=== Begin Enclosure ===

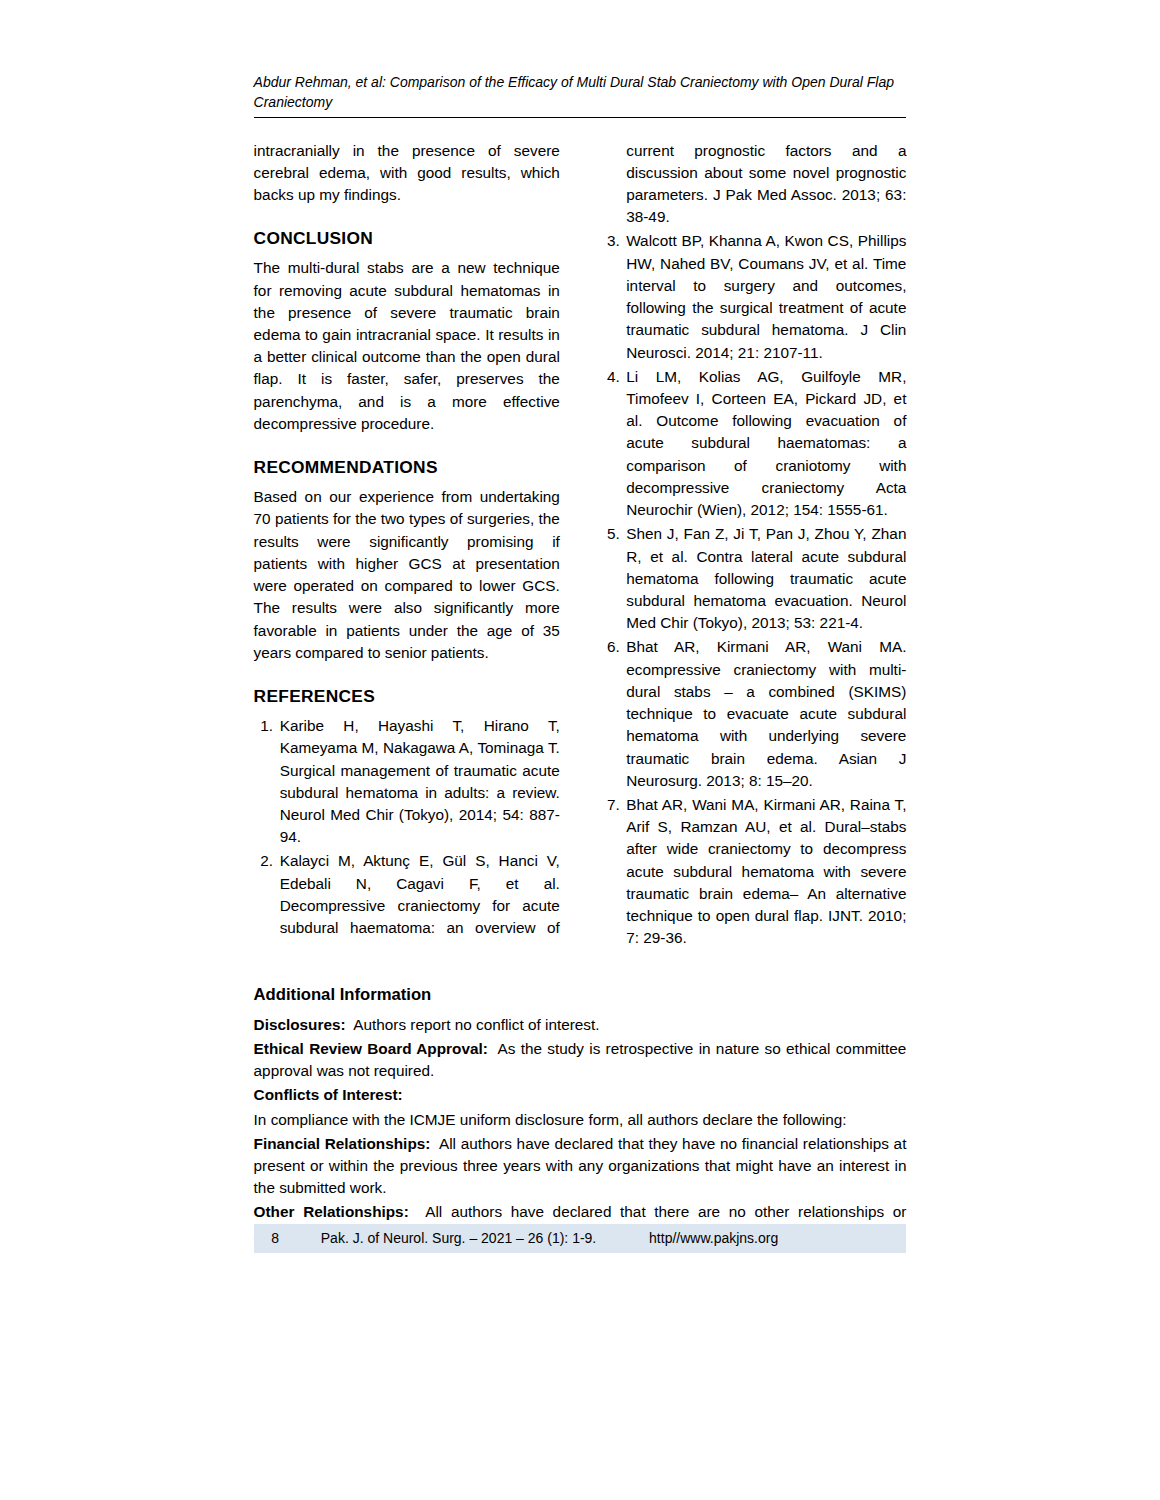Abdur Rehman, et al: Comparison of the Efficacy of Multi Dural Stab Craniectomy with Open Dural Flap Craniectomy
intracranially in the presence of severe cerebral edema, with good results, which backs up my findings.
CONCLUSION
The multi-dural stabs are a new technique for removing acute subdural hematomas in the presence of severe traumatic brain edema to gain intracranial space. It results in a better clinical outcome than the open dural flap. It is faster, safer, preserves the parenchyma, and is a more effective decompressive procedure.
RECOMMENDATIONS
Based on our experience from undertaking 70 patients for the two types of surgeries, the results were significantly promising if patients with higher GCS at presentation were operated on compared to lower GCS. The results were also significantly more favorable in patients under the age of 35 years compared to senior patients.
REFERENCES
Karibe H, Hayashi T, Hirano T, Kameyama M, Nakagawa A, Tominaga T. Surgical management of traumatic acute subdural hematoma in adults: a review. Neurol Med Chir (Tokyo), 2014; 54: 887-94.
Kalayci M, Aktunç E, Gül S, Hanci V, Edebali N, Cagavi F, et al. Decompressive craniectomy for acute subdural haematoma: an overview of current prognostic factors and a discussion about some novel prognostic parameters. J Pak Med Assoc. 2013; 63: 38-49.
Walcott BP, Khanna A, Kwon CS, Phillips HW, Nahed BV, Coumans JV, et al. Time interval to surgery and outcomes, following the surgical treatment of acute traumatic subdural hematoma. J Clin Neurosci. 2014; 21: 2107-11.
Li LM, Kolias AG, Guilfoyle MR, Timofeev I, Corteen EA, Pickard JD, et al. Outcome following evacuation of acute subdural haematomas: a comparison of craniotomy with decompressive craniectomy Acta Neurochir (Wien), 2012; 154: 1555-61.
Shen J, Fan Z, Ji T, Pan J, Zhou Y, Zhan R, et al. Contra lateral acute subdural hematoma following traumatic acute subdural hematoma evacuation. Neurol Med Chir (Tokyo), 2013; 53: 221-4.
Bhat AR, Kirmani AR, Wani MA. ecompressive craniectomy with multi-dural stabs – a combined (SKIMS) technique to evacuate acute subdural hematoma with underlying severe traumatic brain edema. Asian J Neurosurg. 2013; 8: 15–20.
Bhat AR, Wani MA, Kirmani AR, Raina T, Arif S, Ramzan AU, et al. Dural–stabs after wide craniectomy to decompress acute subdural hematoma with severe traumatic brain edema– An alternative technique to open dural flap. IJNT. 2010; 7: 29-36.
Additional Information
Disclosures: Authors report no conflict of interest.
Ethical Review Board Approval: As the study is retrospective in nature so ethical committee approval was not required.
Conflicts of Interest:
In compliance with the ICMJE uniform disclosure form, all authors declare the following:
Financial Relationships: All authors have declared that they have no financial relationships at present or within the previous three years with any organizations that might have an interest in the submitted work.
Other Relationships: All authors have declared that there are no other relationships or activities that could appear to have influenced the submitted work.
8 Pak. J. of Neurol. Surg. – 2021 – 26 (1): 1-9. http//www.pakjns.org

=== End Enclosure ===

Return all lines of the material above in which "severe" occurs.

intracranially in the presence of severe cerebral edema, with good results, which backs up my findings.
The multi-dural stabs are a new technique for removing acute subdural hematomas in the presence of severe traumatic brain edema to gain intracranial space. It results in a better clinical outcome than the open dural flap. It is faster, safer, preserves the parenchyma, and is a more effective decompressive procedure.
Bhat AR, Kirmani AR, Wani MA. ecompressive craniectomy with multi-dural stabs – a combined (SKIMS) technique to evacuate acute subdural hematoma with underlying severe traumatic brain edema. Asian J Neurosurg. 2013; 8: 15–20.
Bhat AR, Wani MA, Kirmani AR, Raina T, Arif S, Ramzan AU, et al. Dural–stabs after wide craniectomy to decompress acute subdural hematoma with severe traumatic brain edema– An alternative technique to open dural flap. IJNT. 2010; 7: 29-36.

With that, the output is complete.